To overcome this challenge, the U.S. Department of Energy supports several projects focused on identifying enzymes from fungi and microbes such as cellulases―that breakdown plant cell walls―and heat-tolerant industrial-strength host cell systems to drive these reactions.
Many of the cellulases currently used in biofuel production are derived from species that thrive at temperatures of 20°C-35°C (68°F-95°F) which is room temperature to nearly body temperature. The conversion process at these temperatures takes time, during which contaminants can reduce the final yield. To speed up the conversion process, researchers propose raising the temperature, which in turn requires enzymes that are stable above current working conditions. They now appear to be on the right track.
Published online October 2 in Nature Biotechnology, an international team of scientists including DOE JGI researchers compared the finished genomes of Thielavia terrestris and Muceliophthora thermophila, fungi that thrive in high-temperature environments above 45°C and whose enzymes, active at temperatures ranging from 40 °C to 75 °C, would therefore be useful for accelerating (thus improving) the biofuel production process.
"Thermostable enzymes and thermophilic cell factories may afford economic advantages in the production of many chemicals and biomass-based fuels," wrote the team that includes DOE JGI Fungal Genomics head Igor Grigoriev as well as longtime collaborators Randy Berka from Novozymes in Davis, Calif. and Adrian Tsang of Concordia University in Canada. As these published genomes represent the first to be fully finished for filamentous fungi, they added that the information will be useful in improving strains as well as simplifying the identification of beneficial as well as harmful mutations.
The 38.7-million base pair (Mbp) genome of M. thermophila and the 36.9 Mbp genome of T. terrestris, the first described for thermophilic eukaryotes, encode a multitude of enzymes that decompose biomass material. "Thermophilic fungi are well-known composting organisms, and their usefulness as a reservoir for thermotolerant enzymes was established decades ago," Berka noted. "These two thermophiles can be considered all-purpose decomposers with respect to their carbohydrate-active enzymes (CAZymes) and their ability to degrade plant polysaccharides."
The efficacy of fungal enzymes was also tested on feedstocks representing the two major groups of flowering plants under a variety of temperatures. The researchers found that compared to the other fungal cellulases, the enzymes in M. thermophila and T. terrestris have evolved to efficiently break down and convert biomass into simple sugars at a wide range of temperatures. "Since these thermophiles are much more efficient than other cellulose degraders in breaking down cellulosic biomass, their enzymes are likely to be more active than known cellulases and/or they have developed new strategies for biomass degradation," suggested Tsang.
One of the team's findings from the comparative analysis involved the expanded size of one glycoside hydrolase family in the two thermophilic fungi compared to the more familiar (and already sequenced) fungus T. reesei. As hydrolysis is the chemical reaction by which simple, fermentable sugars are released from a polysaccharide, the researchers suggest this expansion "may have evolved as a modified strategy for deconstruction of biomass polysaccharides compared to that of other species such as T. reesei." In light of these results, the researchers concluded, M. thermophila and T. terrestris would be very useful to large-scale biofuel production.

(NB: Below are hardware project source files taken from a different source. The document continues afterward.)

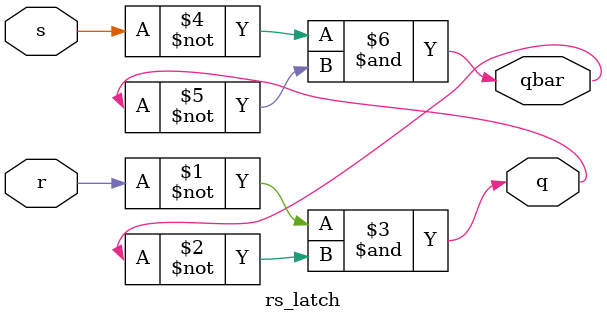
<source format=v>
module rs_latch(r,s,q,qbar);
input r,s;
output q,qbar;
assign  q=~r&~qbar;
assign  qbar=~s&~q;
endmodule

</source>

"These thermophilic fungi represent excellent hosts for biorefineries where biomass is converted to biofuels as an alternative to modern oil refineries," said Grigoriev. "The fact that these organisms not only deliver a broad spectrum of heat-tolerant enzymes but can also host new enzymes and be optimized for industrial processes holds great promise for significant improvements over existing systems."